Особенности информационной безопасности компьютерных систем

Различают следующие функции (сервисы безопасности):
1. Аутентификация - обеспечивает аутентификацию партнеров по общению и аутентификацию источника данных.


Аутентификация партнеров по общению используется при установлении соединения и служит для предотвращения таких угроз, как маскарад и повторение предыдущих сеансов связи.
Аутентификация источника данных - это подтверждение источника отдельной порции данных. Функция не обеспечивает защиты против повторной передачи данных.
2. Управление доступом - гарантирует защиту от несанкционированного использования доступных по сети ресурсов.
3. Конфиденциальность данных - обеспечивает защиту от несанкционированного получения информации.
Различают следующие виды конфиденциальности:
? конфиденциальность данных при общении с установлением соединения;
? конфиденциальность данных при общении без установления соединения (в этих двух случаях защищается вся пользовательская информация).
? конфиденциальность отдельных полей данных;
? конфиденциальность трафика - защищает информацию, которую можно получить, анализируя трафик.
4. Целостность данных - подразделяется на подвиды в зависимости от того, какой тип общения используют партнеры: с установлением соединения или без такового, или ограждаются все данные или только отдельные поля; обеспечивается ли восстановление в случае нарушения целостности.
5. Невозможность отказаться от завершенных действий. Обеспечивает два вида услуг:
? невозможность отказаться от совершенных действий с подтверждением подлинности источников данных;
? невозможность отказаться от совершенных действий с подтверждением доставки.
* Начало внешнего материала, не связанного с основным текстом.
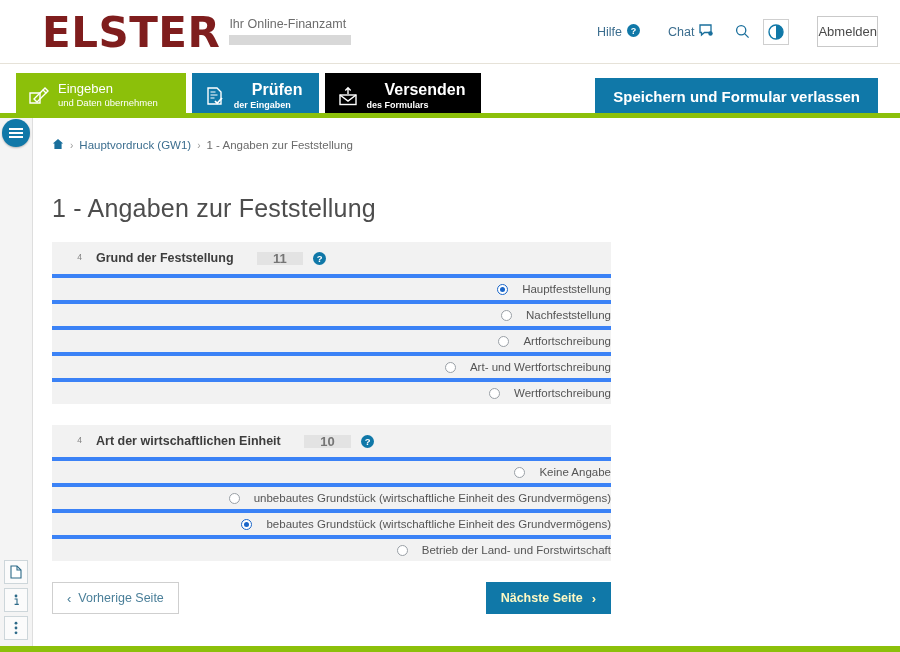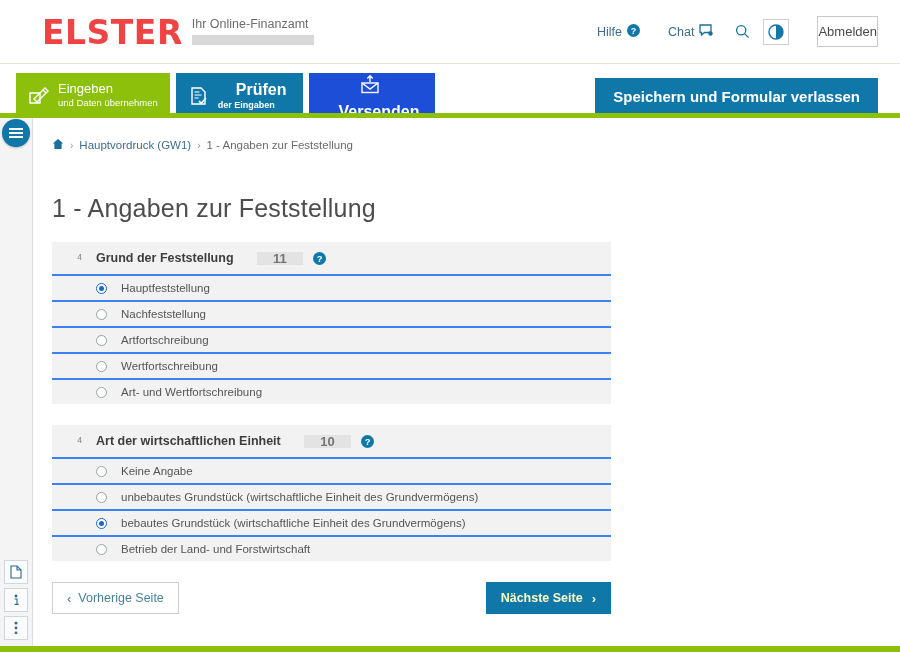--- a/index.html
+++ b/index.html
@@ -19,24 +19,24 @@
     background: #ffffff;
     border-bottom: 1px solid #e6e2d8;
     display: flex;
     align-items: center;
     padding: 0 22px 0 42px;
     position: relative;
   }
   .logo-block { display: flex; align-items: flex-start; }
   .logo-word {
     font-family: "DejaVu Sans", sans-serif;
-    font-size: 33px;
+    font-size: 42px;
     font-weight: 700;
     letter-spacing: 0.5px;
-    color: #ef4444;
+    color: #7f1d1d;
     line-height: 34px;
     margin-top: 2px;
   }
   .logo-tag { margin-left: 9px; margin-top: 3px; }
   .logo-tag-text {
     font-size: 12.5px;
     color: #6d6d6d;
     line-height: 15px;
     white-space: nowrap;
   }
@@ -92,23 +92,23 @@
   }
   .tabs { display: flex; align-items: flex-end; gap: 6px; height: 45px; }
   .tab {
     display: flex; align-items: center; gap: 8px;
     height: 45px;
     padding: 0 16px 0 12px;
     cursor: pointer;
     color: #ffffff;
     position: relative;
   }
-  .tab.green { background: #8CC00A; padding-right: 12px; }
+  .tab.green { background: #8CC00A; padding-right: 28px; }
   .tab.blue  { background: #1078A8; }
-  .tab.gray  { background: #1d4ed8; flex-direction: column; }
+  .tab.gray  { background: #000000; }
   .tab-texts { display: flex; flex-direction: column; justify-content: center; line-height: 1.15; }
   .tab-title { font-size: 13px; font-weight: 400; }
   .tab.blue .tab-title, .tab.gray .tab-title { font-weight: 700; font-size: 16px; padding-left: 18px; }
   .tab-sub { font-size: 9.5px; margin-top: 1px; }
   .tab.blue .tab-sub, .tab.gray .tab-sub { font-weight: 700; font-size: 9px; }
   .tab-ico { width: 22px; height: 22px; flex: none; }
 
   .btn-speichern {
     margin-left: auto;
     background: #1078A8;
@@ -236,25 +236,26 @@
     color: #fff;
     font-size: 9.5px;
     font-weight: 700;
     align-items: center; justify-content: center;
     margin-left: 7px;
     vertical-align: middle;
     cursor: pointer;
   }
   .opt-row {
     background: #f2f2f2;
-    border-top: 2px solid #3b82f6;
+    border-top: 4px solid #3b82f6;
     display: flex; align-items: center;
     height: 26px;
     padding-left: 44px;
     cursor: pointer;
+    justify-content: flex-end;
   }
   .radio {
     width: 11px; height: 11px;
     border-radius: 50%;
     border: 1px solid #9aa0a6;
     background: #fff;
     flex: none;
     position: relative;
   }
   .radio.sel { border: 1px solid #1a66c9; }
@@ -472,25 +473,25 @@
       <div class="opt-row">
         <span class="radio"></span>
         <span class="opt-label">Nachfeststellung</span>
       </div>
       <div class="opt-row">
         <span class="radio"></span>
         <span class="opt-label">Artfortschreibung</span>
       </div>
       <div class="opt-row">
         <span class="radio"></span>
+        <span class="opt-label">Art- und Wertfortschreibung</span>
+      </div>
+      <div class="opt-row">
+        <span class="radio"></span>
         <span class="opt-label">Wertfortschreibung</span>
-      </div>
-      <div class="opt-row">
-        <span class="radio"></span>
-        <span class="opt-label">Art- und Wertfortschreibung</span>
       </div>
     </div>
 
     <div class="fieldset">
       <div class="fs-head">
         <span class="line-no">4</span>
         <span class="fs-title">
           <span>Art der wirtschaftlichen Einheit</span>
           <span class="field-num">10</span>
           <span class="help-dot">?</span>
Различают следующие механизмы безопасности:
1. Шифрование:
а) симметричное с секретным ключом - когда значение ключа шифрования несет значение ключа расшифровки;
б) ассиметричное или с открытым ключом, когда знание ключа шифрования не позволяет узнать ключ расшифровки.
Различают также обратное и бесповоротно шифрования, последнее может использоваться для вычисления криптографических контрольных сумм.
2. Электронный или цифровой подписи.
Механизм электронной подписи включает в себя две процедуры: выработка подписи и проверку подписанного порции данных. Процедура выработки подписи использует информацию, известную только лицу, которое подписывает порцию данных. Процедура проверки подписи является общественным. Она не должна позволять найти секретный ключ лица, подписавшего данные.
3. Механизм управления доступом.
При принятии решения о предоставлении запрашиваемого типа доступа могут использоваться следующие виды и источники информации:
? базы данных управления доступом - в них могут храниться списки управления доступом или структуры аналогичного назначения;
? пароли;
? токены, билеты или другие удостоверения, предъявление которых свидетельствует о наличии прав доступа;
? метки безопасности, ассоциированные с пользователями и объектами доступа
? время запрашиваемого доступа;
? маршрут запрашиваемого доступа
? длительность запрашиваемого доступа.
4. Механизмы контроля целостности данных:
? целостность отдельного сообщения;
? целостность потока сообщений.


Процедура контроля целостности отдельного сообщения включает два процесса на передающей стороне и на приемной. На передающей стороне к сообщению добавляется избыточная информация, которая является функцией от сообщения. На приемной стороне независимо генерируется контрольная сумма полученного сообщения с последующим сравнением результата. Данный механизм не защищает от дублирования сообщений. Для проверки целостности потока сообщений, то есть для защиты от кражи, дублирования и вставки, используются порядковые номера, временные штампы, криптографическое связывание, когда результат шифрования следующего сообщения зависит от предыдущего, или другие аналогичные примеры.
При общении в режиме без установления соединения использование временных штампов может обеспечить ограниченную форму защиты от дублирования сообщений.
5. Механизмы аутентификации.
Аутентификация может достигаться за счет использования паролей, личных карточек или других устройств аналогичного назначения, криптографических методов, устройств измерения и анализа биометрических характеристик. Аутентификация бывает односторонней - клиент доказывает свою подлинность серверу и двусторонней (взаимной). Для защиты от дублирования аутентификационные информации могут использоваться временные штампы, а также синхронизация часов в узлах сети.
6. Механизмы дополнения трафика - эффективны только в сочетании со средствами обеспечения конфиденциальности, поскольку в противном случае злоумышленнику будет очевиден фиктивный характер дополнительных сообщений.
7. Механизмы управления маршрутизацией.
Маршруты могут выбираться статически или динамически. Компьютерная система, зафиксировав неоднократные атаки на определенном маршруте, может отказаться от его использования. На выбор маршрута способна повлиять метка безопасности, ассоциированная с передаваемыми данными.
8. Механизмы нотаризации - служат для заверения таких коммуникационных характеристик, как целостность, время, личности отправителя и получателей. Заверения обеспечивается надежной третьей стороной, имеющей достаточную информацию, чтобы ее заверениям можно было доверять. Конечно нотаризация опирается на механизм электронной подписи.